CARICOM to begin sending supplies to Haiti this week
LES CAYES, Haiti (CMC) — The Caribbean Community (CARICOM) will this week begin sending disaster relief to Haiti, which was severely impacted by Hurricane Matthew earlier this month.
The supplies come as the Barbados-based Caribbean Disaster Emergency Management Agency (CDEMA), moves into its second week of on-the-ground response in Haiti.
CARICOM will focus its efforts on Les Cayes and Jeremie, two communities in the south of Haiti that were most severely affected by the category four hurricane, which also devastated parts of the Bahamas, another member of the community.
CDEMA’s operations specialist, Retired Brigadier General, Earl Arthurs, who is leading the CDEMA team here, told the Caribbean Media Corporation (CMC) that CARICOM is hoping that its supplies will begin arriving in Haiti on Wednesday.
“I think it would be more food and water and things for the children.
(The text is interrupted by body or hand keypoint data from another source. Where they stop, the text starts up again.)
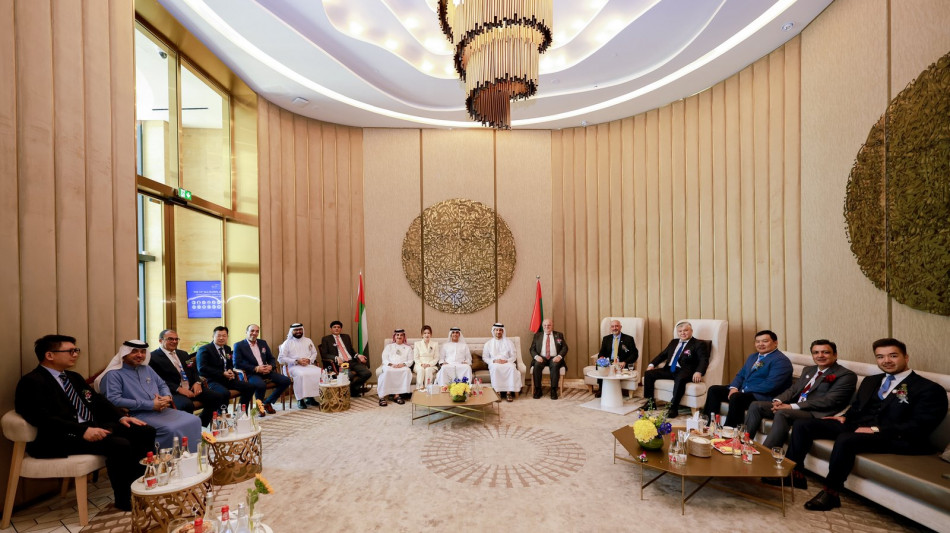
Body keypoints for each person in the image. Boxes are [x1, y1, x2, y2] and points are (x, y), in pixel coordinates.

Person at [772, 338, 947, 511]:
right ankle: (795, 474)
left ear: (906, 357)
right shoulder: (871, 381)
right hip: (859, 426)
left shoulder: (928, 388)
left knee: (846, 439)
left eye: (893, 356)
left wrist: (875, 429)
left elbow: (920, 426)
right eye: (880, 357)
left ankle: (831, 493)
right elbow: (857, 407)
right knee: (803, 425)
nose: (886, 360)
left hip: (897, 436)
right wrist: (844, 417)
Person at [15, 335, 155, 512]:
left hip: (91, 426)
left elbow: (97, 401)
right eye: (70, 351)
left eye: (76, 350)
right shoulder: (32, 382)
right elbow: (40, 418)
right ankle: (125, 499)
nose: (75, 354)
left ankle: (141, 487)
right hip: (61, 436)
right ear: (49, 355)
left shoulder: (73, 377)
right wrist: (82, 431)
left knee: (145, 430)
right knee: (119, 444)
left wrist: (120, 417)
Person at [745, 339, 857, 447]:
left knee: (783, 413)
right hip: (796, 407)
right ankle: (744, 442)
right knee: (756, 405)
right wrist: (778, 401)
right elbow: (793, 389)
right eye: (816, 352)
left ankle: (768, 453)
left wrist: (791, 406)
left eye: (825, 352)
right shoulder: (809, 370)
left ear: (835, 355)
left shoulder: (845, 375)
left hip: (815, 413)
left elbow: (828, 401)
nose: (820, 356)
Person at [97, 340, 202, 452]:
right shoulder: (113, 374)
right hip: (136, 414)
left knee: (194, 420)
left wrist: (167, 396)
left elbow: (162, 384)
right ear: (125, 353)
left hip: (162, 410)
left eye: (143, 352)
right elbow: (113, 400)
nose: (140, 355)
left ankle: (192, 457)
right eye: (134, 351)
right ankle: (167, 460)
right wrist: (151, 405)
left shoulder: (147, 368)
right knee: (171, 429)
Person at [702, 330, 792, 427]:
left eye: (765, 341)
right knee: (714, 390)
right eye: (757, 341)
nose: (760, 344)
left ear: (775, 343)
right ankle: (709, 425)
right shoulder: (753, 357)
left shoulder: (781, 360)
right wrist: (734, 388)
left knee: (737, 397)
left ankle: (730, 430)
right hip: (744, 391)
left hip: (762, 396)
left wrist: (744, 390)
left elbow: (770, 385)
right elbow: (741, 375)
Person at [149, 329, 229, 427]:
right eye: (170, 339)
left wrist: (197, 382)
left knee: (217, 397)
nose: (174, 341)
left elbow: (193, 370)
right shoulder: (153, 357)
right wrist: (179, 389)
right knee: (186, 405)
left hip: (192, 387)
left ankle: (200, 425)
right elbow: (158, 380)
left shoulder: (184, 354)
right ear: (160, 340)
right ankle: (187, 429)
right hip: (173, 391)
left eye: (176, 339)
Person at [641, 321, 710, 418]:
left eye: (685, 330)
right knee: (648, 374)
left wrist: (699, 372)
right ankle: (650, 403)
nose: (683, 333)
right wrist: (652, 364)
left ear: (691, 331)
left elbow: (703, 360)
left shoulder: (698, 344)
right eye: (680, 331)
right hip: (669, 369)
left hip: (685, 371)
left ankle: (673, 408)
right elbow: (662, 355)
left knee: (680, 379)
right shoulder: (674, 342)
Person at [233, 324, 291, 414]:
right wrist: (256, 368)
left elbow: (271, 358)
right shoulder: (239, 345)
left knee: (286, 381)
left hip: (266, 371)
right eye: (252, 331)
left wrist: (271, 366)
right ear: (246, 332)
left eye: (257, 331)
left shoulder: (262, 343)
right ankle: (260, 407)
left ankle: (267, 402)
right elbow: (237, 364)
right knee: (260, 385)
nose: (254, 333)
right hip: (251, 373)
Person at [196, 326, 256, 411]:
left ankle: (241, 412)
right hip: (211, 380)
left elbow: (229, 364)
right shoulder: (205, 349)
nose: (221, 338)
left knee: (250, 387)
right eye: (219, 335)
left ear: (227, 337)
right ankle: (222, 414)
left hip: (226, 379)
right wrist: (222, 373)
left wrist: (230, 370)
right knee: (224, 393)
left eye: (224, 336)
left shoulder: (227, 348)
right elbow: (202, 368)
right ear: (213, 336)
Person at [319, 320, 372, 397]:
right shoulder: (326, 339)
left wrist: (358, 355)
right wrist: (336, 357)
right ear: (331, 329)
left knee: (367, 373)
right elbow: (324, 355)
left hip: (351, 361)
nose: (336, 328)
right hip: (341, 364)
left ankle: (352, 389)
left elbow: (351, 350)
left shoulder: (346, 337)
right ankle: (351, 391)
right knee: (349, 375)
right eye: (334, 327)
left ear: (341, 329)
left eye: (338, 327)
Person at [277, 323, 323, 409]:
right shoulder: (287, 343)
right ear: (292, 331)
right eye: (296, 330)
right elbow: (281, 358)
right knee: (301, 374)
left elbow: (314, 353)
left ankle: (310, 397)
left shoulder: (308, 340)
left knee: (320, 372)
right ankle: (300, 399)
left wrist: (309, 360)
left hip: (308, 365)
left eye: (300, 329)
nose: (298, 331)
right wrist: (296, 361)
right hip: (293, 367)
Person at [595, 320, 638, 398]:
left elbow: (634, 354)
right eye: (613, 326)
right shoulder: (606, 339)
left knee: (616, 367)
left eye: (616, 326)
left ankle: (621, 389)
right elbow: (601, 352)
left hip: (621, 362)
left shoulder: (628, 339)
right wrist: (601, 357)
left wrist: (625, 362)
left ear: (620, 327)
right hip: (609, 362)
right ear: (610, 328)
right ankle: (601, 389)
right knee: (601, 365)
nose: (614, 328)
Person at [482, 323, 523, 402]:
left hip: (507, 362)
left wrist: (506, 361)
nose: (498, 332)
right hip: (494, 362)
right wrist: (493, 361)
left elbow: (514, 356)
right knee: (496, 368)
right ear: (493, 331)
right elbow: (485, 357)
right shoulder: (488, 343)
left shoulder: (509, 342)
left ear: (503, 331)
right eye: (496, 330)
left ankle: (508, 393)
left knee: (511, 368)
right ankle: (498, 392)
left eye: (500, 330)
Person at [529, 319, 568, 400]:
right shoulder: (537, 335)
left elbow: (565, 347)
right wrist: (536, 357)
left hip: (554, 357)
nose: (547, 327)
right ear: (543, 326)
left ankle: (553, 390)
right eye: (545, 325)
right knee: (537, 365)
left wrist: (559, 356)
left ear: (552, 326)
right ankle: (538, 390)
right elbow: (532, 349)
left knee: (555, 365)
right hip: (541, 357)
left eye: (549, 325)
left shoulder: (559, 335)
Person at [377, 329, 414, 406]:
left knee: (406, 371)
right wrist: (391, 365)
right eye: (397, 335)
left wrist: (402, 364)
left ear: (404, 337)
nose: (399, 337)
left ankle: (397, 395)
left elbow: (410, 361)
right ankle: (382, 397)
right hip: (390, 366)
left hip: (402, 366)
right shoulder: (389, 347)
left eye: (401, 335)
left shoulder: (408, 348)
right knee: (387, 371)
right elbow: (384, 358)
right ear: (394, 336)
And then, after that, the next consignment will be some building supplies and so. But we have people from the regional co-ordination centre in Barbados who are actually doing all the planning and stuff like that,” Arthurs told CMC after meeting with his team.
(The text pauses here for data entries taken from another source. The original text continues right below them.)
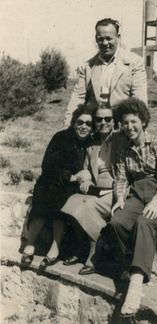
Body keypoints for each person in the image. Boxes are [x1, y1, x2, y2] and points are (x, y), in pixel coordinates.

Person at [107, 98, 157, 319]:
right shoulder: (123, 148)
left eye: (134, 121)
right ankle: (130, 265)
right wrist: (120, 198)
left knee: (144, 222)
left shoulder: (156, 143)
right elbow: (120, 178)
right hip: (138, 194)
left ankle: (136, 285)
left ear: (143, 121)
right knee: (117, 221)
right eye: (125, 123)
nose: (129, 127)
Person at [21, 104, 96, 269]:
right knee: (46, 191)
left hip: (71, 187)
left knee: (62, 197)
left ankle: (54, 248)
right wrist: (72, 176)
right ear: (74, 122)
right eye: (80, 122)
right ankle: (30, 243)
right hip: (52, 179)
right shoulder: (61, 137)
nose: (84, 126)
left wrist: (84, 177)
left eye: (88, 124)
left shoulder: (91, 144)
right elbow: (47, 165)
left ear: (92, 128)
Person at [61, 105, 122, 274]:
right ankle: (84, 248)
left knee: (86, 206)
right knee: (72, 201)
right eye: (99, 119)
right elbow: (86, 168)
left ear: (114, 121)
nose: (103, 122)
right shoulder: (92, 145)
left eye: (107, 119)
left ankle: (94, 255)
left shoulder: (120, 141)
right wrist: (86, 177)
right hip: (97, 190)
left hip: (115, 192)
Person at [64, 17, 147, 126]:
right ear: (96, 39)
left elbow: (139, 101)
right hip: (96, 128)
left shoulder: (135, 63)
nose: (105, 43)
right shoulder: (87, 66)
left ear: (118, 37)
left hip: (124, 129)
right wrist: (67, 126)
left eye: (109, 38)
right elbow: (77, 99)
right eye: (100, 39)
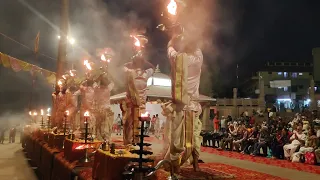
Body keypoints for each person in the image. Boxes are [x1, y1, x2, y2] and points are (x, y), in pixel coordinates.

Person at [167, 33, 203, 172]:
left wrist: (172, 40)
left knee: (177, 136)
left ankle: (175, 164)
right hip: (193, 105)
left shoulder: (178, 58)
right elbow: (197, 47)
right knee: (194, 136)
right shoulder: (199, 58)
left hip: (180, 105)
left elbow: (170, 49)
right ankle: (195, 163)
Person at [122, 52, 155, 145]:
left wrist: (143, 60)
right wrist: (133, 61)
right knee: (128, 123)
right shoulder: (129, 71)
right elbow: (123, 66)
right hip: (130, 102)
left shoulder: (146, 73)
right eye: (137, 62)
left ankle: (136, 142)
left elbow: (152, 67)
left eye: (140, 62)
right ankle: (127, 142)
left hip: (141, 103)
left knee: (138, 124)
“My job on the ground is to give support to the emergency operations centre in these two devastated township,” he said.
The CARICOM Operation Support Team (COST) arrived in Haiti on October 8 and has spent the last week visiting and assessing the affected areas and meeting with all the key operators in Jeremie and Les Cayes.
This week, the CDEMA team will be responsible for helping CARICOM to identify one of the communities that was badly affected within the Les Cayes area — where Hurricane Matthew has affected 110,000 persons, according to official figure.
Haitian officials have called a coordination meeting of all responders in the southern area for Monday.